Alvi also said on Twitter he has recovered from his own case of COVID-19, but was still feeling weakness.
He urged people to continue adhering to social distancing rules after authorities said most people were still not wearing face masks at public place. Alvi’s appeal Tuesday came hours after Pakistan reported 118 deaths from the virus in the past 24 hours, the highest in recent months.
Pakistan has largely relied on donated or imported Chinese vaccines, which are only being offered to health workers and older people.
One pharmaceutical company has imported 50,000 doses of the Russian vaccine, which is available in big cities.
Pakistan hopes it will receive 15 million COVID-19 vaccine doses through the UN-backed COVAX program by next month, when authorities plan to register all citizens for vaccination.
UNITED NATIONS — The United Nations chief says the COVID-19 pandemic led to “a spike” in gender-based violence last year.
And Secretary-General Antonio Guterres said in a report circulated Monday that combatants continued to use sexual violence “as a cruel tactic of war, terror, torture and political repression” in a number of countries.
The report focuses on 18 countries where the U.N. said it has obtained verified information.
It lists 52 parties “credibly suspected” of responsibility “for patterns of rape or other forms of sexual violence” in conflicts on the agenda of the U.N. Security Council.
The majority of those on the U.N. blacklist are “non-state actors” — opposition, rebel or terrorist groups linked to the Islamic State or al-Qaida extremist groups. National military and police forces on the list, including Myanmar’s military and border guard, are barred from participating in U.N. peace operations until the adopt time-bound commitments to cease violations.
The “blacklist” also includes government forces of Congo, South Sudan, Syria, Sudan and Somali.
CANBERRA, Australia — The Australian government has decided against buying the single-dose Johnson & Johnson coronavirus vaccine to accelerate its immunization program.
Health Minister Greg Hunt said Tuesday the Johnson & Johnson vaccine is similar to the AstraZeneca product, which Australia already contracted to buy.
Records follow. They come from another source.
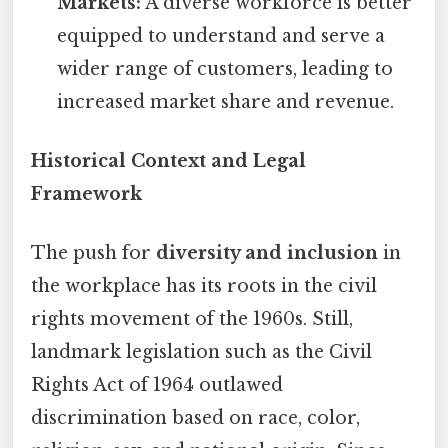
Markets:
A diverse workforce is better
equipped to understand and serve a
wider range of customers, leading to
increased market share and revenue.
Historical Context and Legal
Framework
The push for
diversity and inclusion
in
the workplace has its roots in the civil
rights movement of the 1960s. Still,
landmark legislation such as the Civil
Rights Act of 1964 outlawed
discrimination based on race, color,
Australia had planned to rely on Australian-manufactured AstraZeneca with the goal of delivering at least one dose of vaccine to all eligible adults among a population of 26 million by October. But the government announced last week that the Pfizer vaccine is now the preferred option for people under 50 because of a potential blood clotting risk from AstraZeneca.
Australia has reported two people in their 40s developed clots after receiving the vaccine.
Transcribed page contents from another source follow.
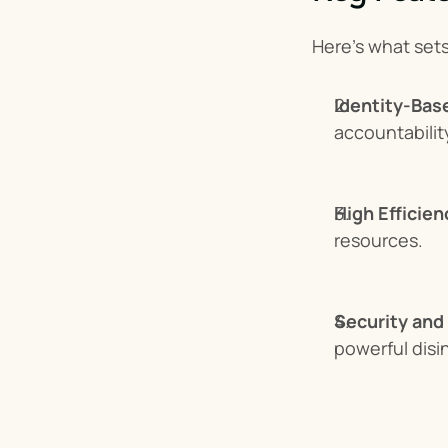
Here’s what set
Identity-Bas
accountabilit
High Efficien
resources.
Security and
powerful disi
Australia has doubled its Pfizer order to 40 million doses. Australia had acquired 3.7 doses of the Pfizer and AstraZeneca vaccines by Monday and had injected 1.2 million doses.
TORONTO — All schools in Canada’s most populous province will be shut down and move to online learning because of a record number of coronavirus infections fueled by more contagious virus variants.
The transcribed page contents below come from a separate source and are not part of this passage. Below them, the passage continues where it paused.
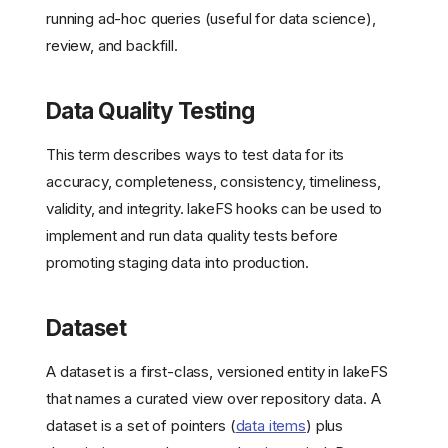
running ad-hoc queries (useful for data science),
review, and backfill.
Data Quality Testing
This term describes ways to test data for its
accuracy, completeness, consistency, timeliness,
validity, and integrity. lakeFS hooks can be used to
implement and run data quality tests before
promoting staging data into production.
Dataset
A dataset is a first-class, versioned entity in lakeFS
that names a curated view over repository data. A
dataset is a set of pointers (
data items
) plus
Ontario Premier Doug Ford says his government is moving schools to online-only after the April break this week.
Schools in Canada’s largest city of Toronto were already shut since last Wednesday. Now it will be province-wide.
Ontario is now seeing more than 4,000 new infections a day in recent days and record intensive care numbers. March break was previously moved this week in April.
BUCHAREST — Authorities in Romania’s capital say three COVID-19 patients died at a mobile intensive care unit after ventilators failed.
Five more patients from the same mobile ICU in Bucharest’s Victor Babes hospital were transferred to other hospitals to receive care.
An investigation has been opened as to why the ventilators failed.
In recent days, Romania has recorded its highest number of COVID-19 patients in ICUs since the pandemic began, which has put the Eastern European country’s strapped healthcare system under serious pressure.